Service also helps to keep you charmed, although they aren’t very helpful with the recos. Everything’s great and popular and wonderful. Which is probably the Prozac talking, but to be fair, the food can be quite good, depending on what you order. Case in point, my modest sampling of two dishes produced both an “mmm” and a “meh.” So amidst this 50/50 hit ratio I would recommend the lobster roll, served faithful New England style with mayo and celery atop a brioche bun as opposed to a long roll and plank fries as opposed to shoestring. It was very solid. Holding its own against the likes of Ocean House. My only nit would be the side of coleslaw. A touch too far on the creamy side for my tastes. I prefer the mustardy side, it’s right before the dark side and just after the wild side.

Speaking of sides, on the miss side, the apple crumble a la mode undid all of the good will the lobster roll had secured. It was soggy and the only thing crumbling about it was my impression of Justin. And the mode didn’t help much either as the ice cream tasted like Breyer’s.
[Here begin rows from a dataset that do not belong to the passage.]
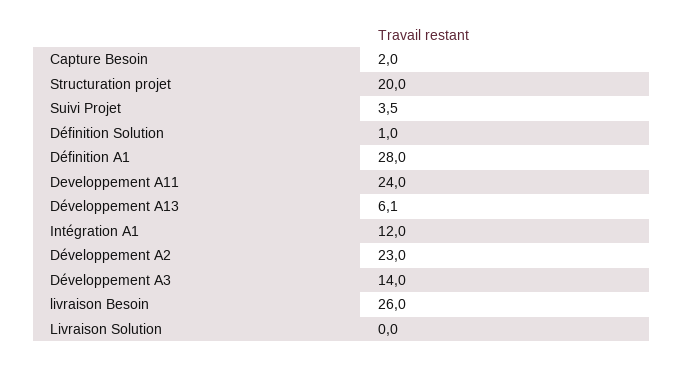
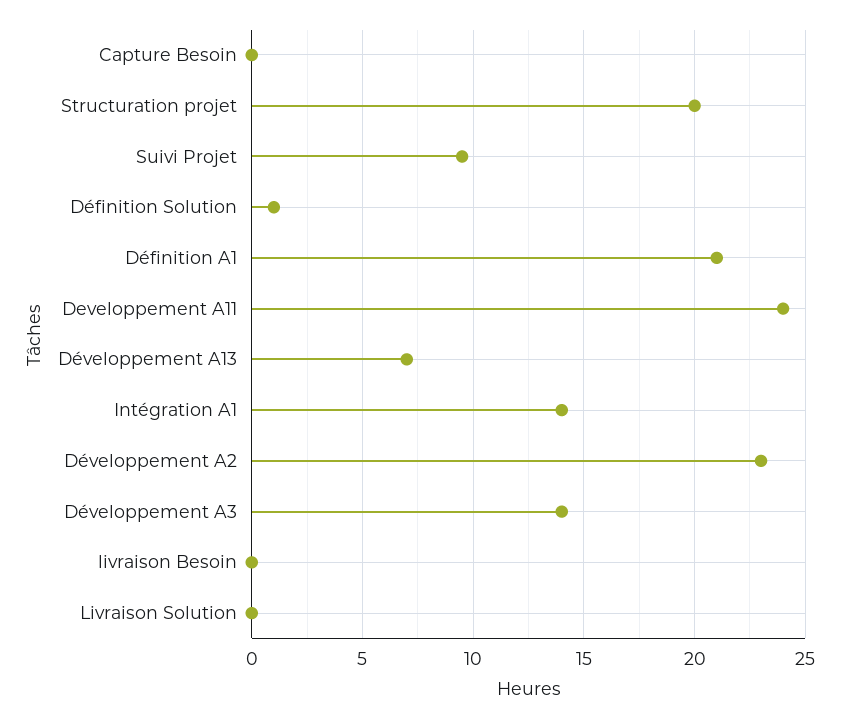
Capture Besoin: 2 -> 0
Suivi Projet: 3.5 -> 9.5
Définition A1: 28 -> 21
Développement A13: 6.1 -> 7
Intégration A1: 12 -> 14
livraison Besoin: 26 -> 0

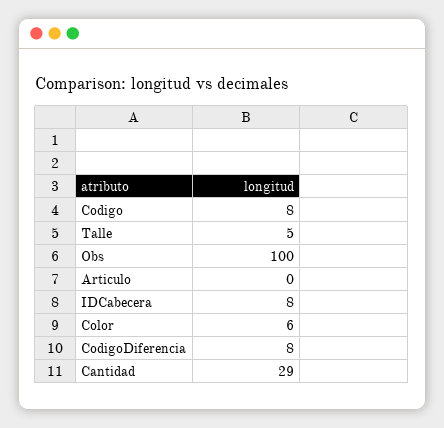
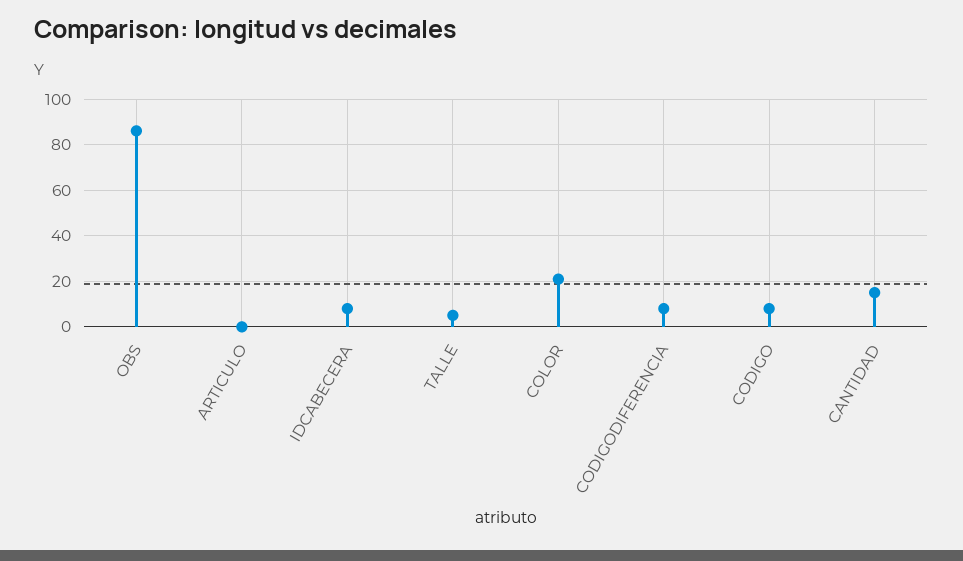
Obs: 100 -> 85
Color: 6 -> 20
Cantidad: 29 -> 15

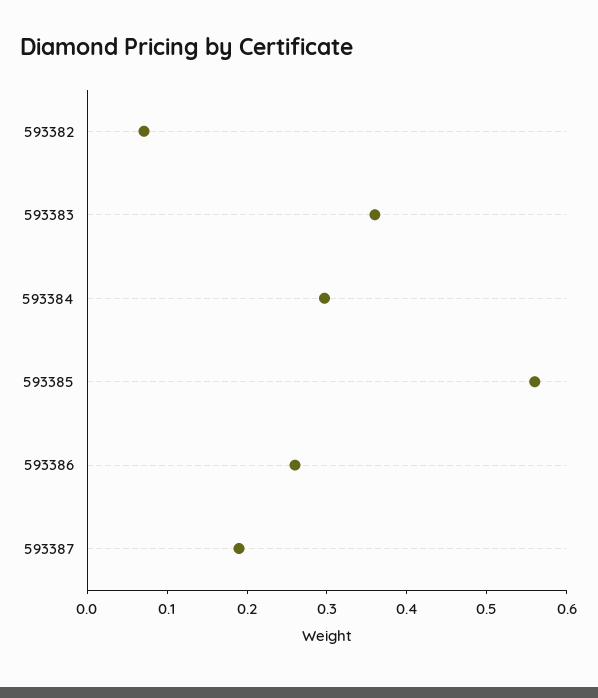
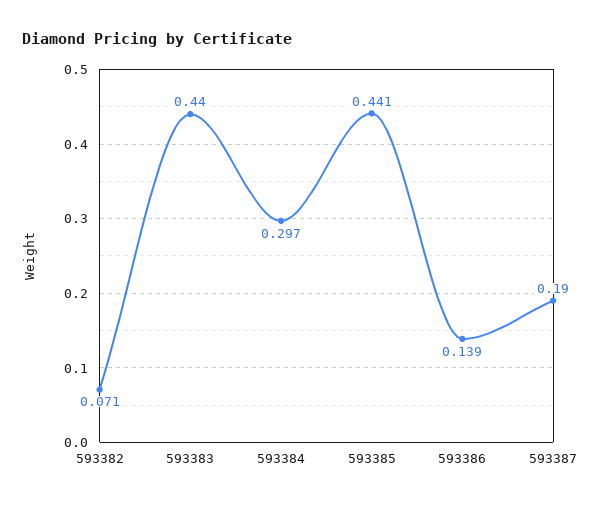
593383: 0.36 -> 0.44
593385: 0.56 -> 0.441
593386: 0.26 -> 0.139

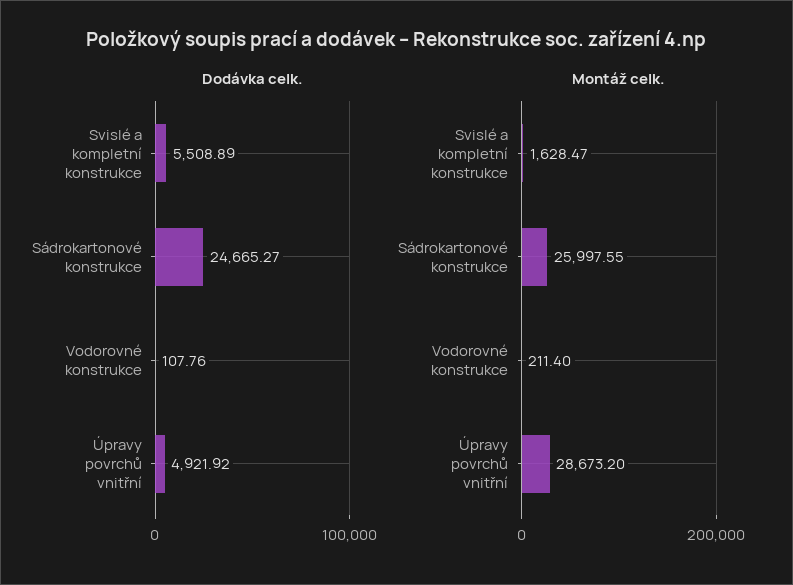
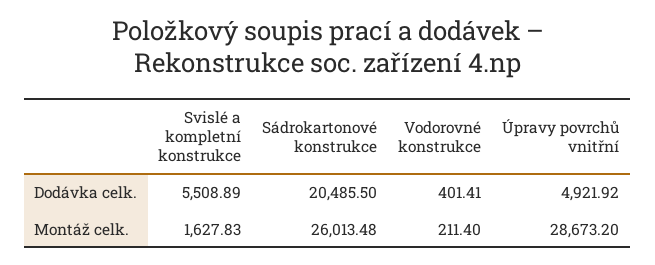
Dodávka celk., Sádrokartonové konstrukce: 24665.27 -> 20485.5
Dodávka celk., Vodorovné konstrukce: 107.76 -> 401.41
Montáž celk., Svislé a kompletní konstrukce: 1628.47 -> 1627.83
Montáž celk., Sádrokartonové konstrukce: 25997.55 -> 26013.48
So I’m torn between 2 and 3 knives, but it’s a pretty extensive menu, so I’ll have to give it another whirl and see if they can improve their batting average. In the meantime, if you leave nearby, I say do it. What’ve you got to lose? It’s not like Umami Café is flawless either. If you don’t live nearby, then I wouldn’t make a special trip. But if you’re on a day trip to Croton Beach, this is the perfect place to come for a late lunch/early dinner.